-------- Recorded data --------

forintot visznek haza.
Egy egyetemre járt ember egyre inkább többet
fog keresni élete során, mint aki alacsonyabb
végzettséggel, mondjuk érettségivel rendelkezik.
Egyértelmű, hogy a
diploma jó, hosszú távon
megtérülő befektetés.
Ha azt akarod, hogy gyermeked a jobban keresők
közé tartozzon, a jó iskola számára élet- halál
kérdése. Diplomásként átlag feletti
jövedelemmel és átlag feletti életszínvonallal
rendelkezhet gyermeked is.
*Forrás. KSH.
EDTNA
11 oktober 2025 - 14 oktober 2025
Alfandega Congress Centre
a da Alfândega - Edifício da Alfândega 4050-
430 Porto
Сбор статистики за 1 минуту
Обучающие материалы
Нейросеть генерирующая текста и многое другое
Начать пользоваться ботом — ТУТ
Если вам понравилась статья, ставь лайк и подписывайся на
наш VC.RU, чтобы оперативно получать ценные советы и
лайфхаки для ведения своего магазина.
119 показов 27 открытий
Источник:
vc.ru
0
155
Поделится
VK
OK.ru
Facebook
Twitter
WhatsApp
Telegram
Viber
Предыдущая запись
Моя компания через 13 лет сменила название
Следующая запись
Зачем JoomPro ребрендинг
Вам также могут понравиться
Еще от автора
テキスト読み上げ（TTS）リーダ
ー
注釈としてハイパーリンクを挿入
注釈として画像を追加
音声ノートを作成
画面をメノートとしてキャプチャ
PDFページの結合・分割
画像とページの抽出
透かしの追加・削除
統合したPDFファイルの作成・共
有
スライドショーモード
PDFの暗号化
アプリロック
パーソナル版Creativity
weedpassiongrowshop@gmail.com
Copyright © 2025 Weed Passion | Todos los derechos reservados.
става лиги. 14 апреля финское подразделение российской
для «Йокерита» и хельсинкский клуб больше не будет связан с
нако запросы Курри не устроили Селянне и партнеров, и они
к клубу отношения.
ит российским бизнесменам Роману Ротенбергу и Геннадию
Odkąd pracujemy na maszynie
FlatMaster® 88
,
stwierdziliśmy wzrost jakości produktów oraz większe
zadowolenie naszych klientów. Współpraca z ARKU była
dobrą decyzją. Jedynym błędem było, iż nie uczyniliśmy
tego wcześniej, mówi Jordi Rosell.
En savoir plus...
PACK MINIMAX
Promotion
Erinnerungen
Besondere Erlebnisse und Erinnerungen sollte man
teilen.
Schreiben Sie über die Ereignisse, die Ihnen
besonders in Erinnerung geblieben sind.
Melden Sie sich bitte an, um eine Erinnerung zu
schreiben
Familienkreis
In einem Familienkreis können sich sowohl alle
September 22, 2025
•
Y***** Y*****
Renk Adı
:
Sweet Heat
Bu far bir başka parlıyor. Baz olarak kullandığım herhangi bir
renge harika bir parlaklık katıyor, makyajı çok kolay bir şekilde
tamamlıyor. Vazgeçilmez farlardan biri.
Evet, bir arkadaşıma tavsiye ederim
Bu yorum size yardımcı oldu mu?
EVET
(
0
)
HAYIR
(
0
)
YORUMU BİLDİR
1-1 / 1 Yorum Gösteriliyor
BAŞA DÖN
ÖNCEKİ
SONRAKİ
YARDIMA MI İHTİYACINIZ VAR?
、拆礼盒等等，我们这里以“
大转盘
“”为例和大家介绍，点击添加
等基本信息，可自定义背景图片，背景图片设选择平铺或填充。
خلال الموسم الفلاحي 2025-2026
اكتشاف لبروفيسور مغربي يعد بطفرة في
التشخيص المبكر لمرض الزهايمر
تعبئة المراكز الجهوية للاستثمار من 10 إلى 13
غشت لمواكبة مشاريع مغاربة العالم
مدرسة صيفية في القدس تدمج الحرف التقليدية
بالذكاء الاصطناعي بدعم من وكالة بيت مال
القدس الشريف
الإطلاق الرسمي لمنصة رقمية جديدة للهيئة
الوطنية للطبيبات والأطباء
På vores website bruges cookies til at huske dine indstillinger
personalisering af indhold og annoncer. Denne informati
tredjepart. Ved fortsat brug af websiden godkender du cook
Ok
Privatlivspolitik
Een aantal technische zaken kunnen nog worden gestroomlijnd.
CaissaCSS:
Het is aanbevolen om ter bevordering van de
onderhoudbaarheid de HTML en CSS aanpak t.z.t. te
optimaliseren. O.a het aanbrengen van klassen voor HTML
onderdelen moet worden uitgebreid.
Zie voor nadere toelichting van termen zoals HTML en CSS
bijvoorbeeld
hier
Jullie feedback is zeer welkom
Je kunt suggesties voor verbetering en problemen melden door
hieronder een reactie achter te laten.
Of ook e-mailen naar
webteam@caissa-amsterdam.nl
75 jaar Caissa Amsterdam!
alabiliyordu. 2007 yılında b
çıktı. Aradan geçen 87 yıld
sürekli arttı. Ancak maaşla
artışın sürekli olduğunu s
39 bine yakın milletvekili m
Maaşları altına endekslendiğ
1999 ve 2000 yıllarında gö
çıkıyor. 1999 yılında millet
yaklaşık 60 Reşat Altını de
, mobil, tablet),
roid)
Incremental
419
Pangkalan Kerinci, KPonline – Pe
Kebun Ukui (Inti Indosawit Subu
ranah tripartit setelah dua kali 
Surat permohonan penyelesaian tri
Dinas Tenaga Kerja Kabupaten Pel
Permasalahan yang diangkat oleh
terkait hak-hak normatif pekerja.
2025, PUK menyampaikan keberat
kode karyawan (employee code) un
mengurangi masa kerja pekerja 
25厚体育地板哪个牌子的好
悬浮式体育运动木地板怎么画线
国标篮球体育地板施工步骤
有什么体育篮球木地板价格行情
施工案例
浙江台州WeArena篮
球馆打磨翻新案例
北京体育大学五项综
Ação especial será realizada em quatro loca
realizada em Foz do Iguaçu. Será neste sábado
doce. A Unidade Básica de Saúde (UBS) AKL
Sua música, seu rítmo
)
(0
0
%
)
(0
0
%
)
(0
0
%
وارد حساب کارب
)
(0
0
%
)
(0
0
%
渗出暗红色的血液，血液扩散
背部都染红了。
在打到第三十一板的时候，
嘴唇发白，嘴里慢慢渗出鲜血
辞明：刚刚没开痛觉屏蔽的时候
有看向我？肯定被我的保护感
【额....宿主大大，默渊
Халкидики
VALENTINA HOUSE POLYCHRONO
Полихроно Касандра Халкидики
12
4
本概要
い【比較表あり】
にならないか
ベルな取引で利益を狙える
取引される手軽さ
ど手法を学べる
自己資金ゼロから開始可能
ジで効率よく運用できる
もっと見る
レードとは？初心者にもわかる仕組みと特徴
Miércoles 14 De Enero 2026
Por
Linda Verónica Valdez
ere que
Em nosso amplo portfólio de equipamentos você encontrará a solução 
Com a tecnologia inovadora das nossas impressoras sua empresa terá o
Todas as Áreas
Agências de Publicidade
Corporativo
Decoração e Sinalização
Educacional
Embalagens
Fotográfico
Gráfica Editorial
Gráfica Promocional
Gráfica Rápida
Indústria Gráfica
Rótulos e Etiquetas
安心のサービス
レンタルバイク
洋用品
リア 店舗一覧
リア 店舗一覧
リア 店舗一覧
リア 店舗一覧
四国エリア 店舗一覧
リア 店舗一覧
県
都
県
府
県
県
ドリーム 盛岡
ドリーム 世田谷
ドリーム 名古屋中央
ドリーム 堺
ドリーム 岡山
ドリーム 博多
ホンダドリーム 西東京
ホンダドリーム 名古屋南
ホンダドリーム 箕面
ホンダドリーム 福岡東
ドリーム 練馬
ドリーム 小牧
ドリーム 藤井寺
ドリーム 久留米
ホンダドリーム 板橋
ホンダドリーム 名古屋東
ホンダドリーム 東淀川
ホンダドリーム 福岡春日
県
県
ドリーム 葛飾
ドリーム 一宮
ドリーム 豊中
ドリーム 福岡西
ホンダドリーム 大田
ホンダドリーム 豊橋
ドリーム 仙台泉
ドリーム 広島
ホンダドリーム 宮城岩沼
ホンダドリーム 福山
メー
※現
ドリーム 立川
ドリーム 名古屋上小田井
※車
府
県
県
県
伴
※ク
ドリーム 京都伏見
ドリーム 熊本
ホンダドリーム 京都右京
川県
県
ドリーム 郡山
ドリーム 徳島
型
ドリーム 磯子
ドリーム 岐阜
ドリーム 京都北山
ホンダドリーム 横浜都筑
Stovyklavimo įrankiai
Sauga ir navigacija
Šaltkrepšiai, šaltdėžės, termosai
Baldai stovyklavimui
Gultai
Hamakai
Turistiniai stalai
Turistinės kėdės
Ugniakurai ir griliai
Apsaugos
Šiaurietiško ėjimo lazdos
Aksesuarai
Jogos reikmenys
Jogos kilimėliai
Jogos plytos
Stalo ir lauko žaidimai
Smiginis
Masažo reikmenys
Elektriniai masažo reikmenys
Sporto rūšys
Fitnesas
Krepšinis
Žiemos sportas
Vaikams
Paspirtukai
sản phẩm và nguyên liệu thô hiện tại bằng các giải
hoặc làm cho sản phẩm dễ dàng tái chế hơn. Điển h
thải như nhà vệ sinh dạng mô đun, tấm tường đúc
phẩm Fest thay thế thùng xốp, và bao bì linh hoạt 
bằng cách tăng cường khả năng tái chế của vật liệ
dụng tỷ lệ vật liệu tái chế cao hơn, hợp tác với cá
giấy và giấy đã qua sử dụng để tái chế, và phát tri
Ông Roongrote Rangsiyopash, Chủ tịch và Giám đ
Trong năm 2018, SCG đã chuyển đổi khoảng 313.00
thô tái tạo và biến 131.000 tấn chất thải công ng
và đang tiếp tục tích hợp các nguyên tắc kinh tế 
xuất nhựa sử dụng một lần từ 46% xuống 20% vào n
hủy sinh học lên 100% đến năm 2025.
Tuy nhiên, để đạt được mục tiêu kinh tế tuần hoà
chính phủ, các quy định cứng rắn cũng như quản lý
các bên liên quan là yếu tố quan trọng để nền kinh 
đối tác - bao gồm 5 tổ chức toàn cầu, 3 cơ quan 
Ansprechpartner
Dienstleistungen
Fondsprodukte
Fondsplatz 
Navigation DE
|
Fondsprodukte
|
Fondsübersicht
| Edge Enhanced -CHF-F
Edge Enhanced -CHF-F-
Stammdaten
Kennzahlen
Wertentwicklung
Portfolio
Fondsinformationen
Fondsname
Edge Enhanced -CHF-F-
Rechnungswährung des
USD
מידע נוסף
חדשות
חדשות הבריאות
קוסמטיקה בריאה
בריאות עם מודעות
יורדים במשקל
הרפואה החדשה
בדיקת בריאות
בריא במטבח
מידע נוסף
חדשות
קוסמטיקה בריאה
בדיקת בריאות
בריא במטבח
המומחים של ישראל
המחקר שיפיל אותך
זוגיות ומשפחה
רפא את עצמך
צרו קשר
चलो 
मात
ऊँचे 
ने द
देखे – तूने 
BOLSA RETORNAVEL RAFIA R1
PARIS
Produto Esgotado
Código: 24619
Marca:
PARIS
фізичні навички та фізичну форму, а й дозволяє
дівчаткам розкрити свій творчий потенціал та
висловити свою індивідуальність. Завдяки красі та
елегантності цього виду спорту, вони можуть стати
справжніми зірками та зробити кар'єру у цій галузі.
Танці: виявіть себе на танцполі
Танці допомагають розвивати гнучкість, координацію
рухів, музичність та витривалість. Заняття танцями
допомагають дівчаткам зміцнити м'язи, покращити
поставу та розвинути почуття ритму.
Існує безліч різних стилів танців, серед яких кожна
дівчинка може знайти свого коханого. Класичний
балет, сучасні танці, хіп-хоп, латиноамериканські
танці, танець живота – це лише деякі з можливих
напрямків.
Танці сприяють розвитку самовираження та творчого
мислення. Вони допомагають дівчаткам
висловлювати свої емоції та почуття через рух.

--------

**Task item**
Working from the records above, write out verbatim only the lines from the line containing "bằng cách tăng" through the line containing "Танці допомагають розвивати".

**Answer to this exercise**
bằng cách tăng cường khả năng tái chế của vật liệ
dụng tỷ lệ vật liệu tái chế cao hơn, hợp tác với cá
giấy và giấy đã qua sử dụng để tái chế, và phát tri
Ông Roongrote Rangsiyopash, Chủ tịch và Giám đ
Trong năm 2018, SCG đã chuyển đổi khoảng 313.00
thô tái tạo và biến 131.000 tấn chất thải công ng
và đang tiếp tục tích hợp các nguyên tắc kinh tế 
xuất nhựa sử dụng một lần từ 46% xuống 20% vào n
hủy sinh học lên 100% đến năm 2025.
Tuy nhiên, để đạt được mục tiêu kinh tế tuần hoà
chính phủ, các quy định cứng rắn cũng như quản lý
các bên liên quan là yếu tố quan trọng để nền kinh 
đối tác - bao gồm 5 tổ chức toàn cầu, 3 cơ quan 
Ansprechpartner
Dienstleistungen
Fondsprodukte
Fondsplatz 
Navigation DE
|
Fondsprodukte
|
Fondsübersicht
| Edge Enhanced -CHF-F
Edge Enhanced -CHF-F-
Stammdaten
Kennzahlen
Wertentwicklung
Portfolio
Fondsinformationen
Fondsname
Edge Enhanced -CHF-F-
Rechnungswährung des
USD
מידע נוסף
חדשות
חדשות הבריאות
קוסמטיקה בריאה
בריאות עם מודעות
יורדים במשקל
הרפואה החדשה
בדיקת בריאות
בריא במטבח
מידע נוסף
חדשות
קוסמטיקה בריאה
בדיקת בריאות
בריא במטבח
המומחים של ישראל
המחקר שיפיל אותך
זוגיות ומשפחה
רפא את עצמך
צרו קשר
चलो 
मात
ऊँचे 
ने द
देखे – तूने 
BOLSA RETORNAVEL RAFIA R1
PARIS
Produto Esgotado
Código: 24619
Marca:
PARIS
фізичні навички та фізичну форму, а й дозволяє
дівчаткам розкрити свій творчий потенціал та
висловити свою індивідуальність. Завдяки красі та
елегантності цього виду спорту, вони можуть стати
справжніми зірками та зробити кар'єру у цій галузі.
Танці: виявіть себе на танцполі
Танці допомагають розвивати гнучкість, координацію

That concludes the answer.